For the full benchmark data on this pair, see /check/sulphur-2/rtx-4080-super.
Troubleshooting
"Can I run this at full bf16 or fp8mixed on 16 GB?" — No
The upstream sulphur_dev_bf16.safetensors is 42.97 GiB and sulphur_dev_fp8mixed.safetensors is 27.16 GiB (upstream tree). Both weights alone exceed 16 GiB by a wide margin before the LoRA, encoder, VAE, and activations enter VRAM — and this is true even though the RTX 4080 SUPER has native FP8 tensor cores, because the constraint here is on-card memory, not compute. The Q4_K_S dev GGUF in step 2 (plus the distill LoRA in step 3) is the only path that runs on this card. If you have a 24GB+ card, see the upstream README for the fp8mixed flow.

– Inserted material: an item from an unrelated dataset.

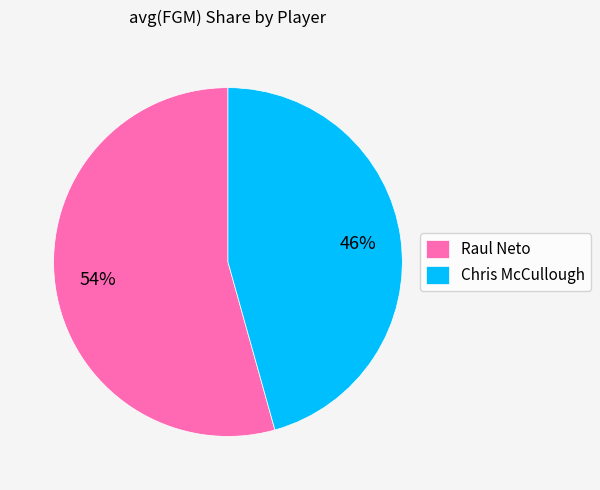

True or false: Raul Neto accounts for 54% of the total.

True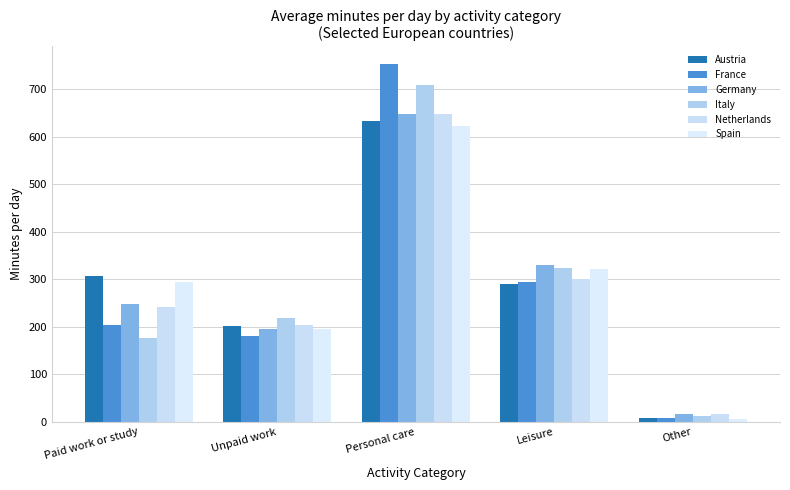

The Netherlands series shows 27.7 at Other. True or false?

False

OOM when loading the text encoder
Same root cause as documented upstream — the default unquantized Gemma 3 12B encoder OOMs on 16GB cards when loaded alongside the Sulphur 2 weights (Lightricks/ComfyUI-LTXVideo#303, a community feature request, names the RTX 4080 as one of the blocked 16GB cards and reports Peak Usage: 29068 MiB on a 16GB card running the LTX-2 19B-dev-fp8 pipeline). Replace it with gemma-3-12b-it-qat-UD-Q4_K_XL.gguf from Unsloth (step 4 above). Also enable CPU offload for the Gemma encoder via the KJNodes model-offload nodes — keep the encoder unloaded from VRAM while the DiT is sampling. The RTX 4080 SUPER's PCIe Gen4 x16 host link makes this offload no worse than on narrower-bus 16GB cards.
Output looks under-baked / noisy at 8 steps
If you used the dev GGUF but forgot the distill LoRA, the 8-step / CFG=1 schedule runs against an un-distilled model and produces under-denoised, low-quality frames. Confirm the LoraLoaderModelOnly node is pointed at sulphur_lora_rank_768.safetensors (step 3) and is connected to the GGUF model loader — the dev GGUF is not distilled on its own.
"sulphur_final" referenced in the workflow but missing locally
The upstream workflow JSON contains a sulphur_final.safetensors LoRA reference that does not exist as a published file. Per the SulphurAI README: "I'm aware the workflows contain sulphur_final right now, just use the lora or use the full models, don't use both at the same time." On the GGUF path, point that LoraLoaderModelOnly node at sulphur_lora_rank_768.safetensors (the published distill LoRA) instead.
Gemma GGUF loader fails or outputs gibberish
The Gemma 3 GGUF loader in ComfyUI-GGUF needed recent loader fixes merged for the LTX-2 family path (Sulphur-2 inherits this requirement via the LTX-2.3 lineage it builds on); pull the latest city96/ComfyUI-GGUF main so the Gemma encoder loads correctly — see the loader-compatibility notes on Kijai/LTXV2_comfy discussion #7.
Slow generation
Keep the Gemma encoder offloaded with the KJNodes model-offload nodes; VRAM thrashing on a 16GB card kills wall time even on a fast card. The RTX 4080 SUPER's ~736 GB/s memory bandwidth is generous for a 16GB card, but a stack that's swapping between CPU RAM and VRAM mid-sample will still stall — drop frame counts and resolution further if you observe steady-state VRAM oscillation in nvidia-smi. Empirical RTX 4080 SUPER wall-time numbers will appear at /check/sulphur-2/rtx-4080-super once contributed.
Pushing beyond Q4_K_S
The Q4_K_M dev GGUF (13.31 GiB) is technically loadable on the 4080 SUPER 16GB but leaves only ~1 GiB of headroom for the LoRA + activations + the QAT Gemma encoder — feasible only at the lowest frame counts (≤ 25) and resolution (≤ 768 px). Q5 and above will OOM; the vantagewithai per-tier table is unambiguous that Q5_K_S at 15 GB-decimal already exceeds the practical ceiling. The RTX 4080 SUPER's extra compute does not buy a higher quant — VRAM is the binding constraint.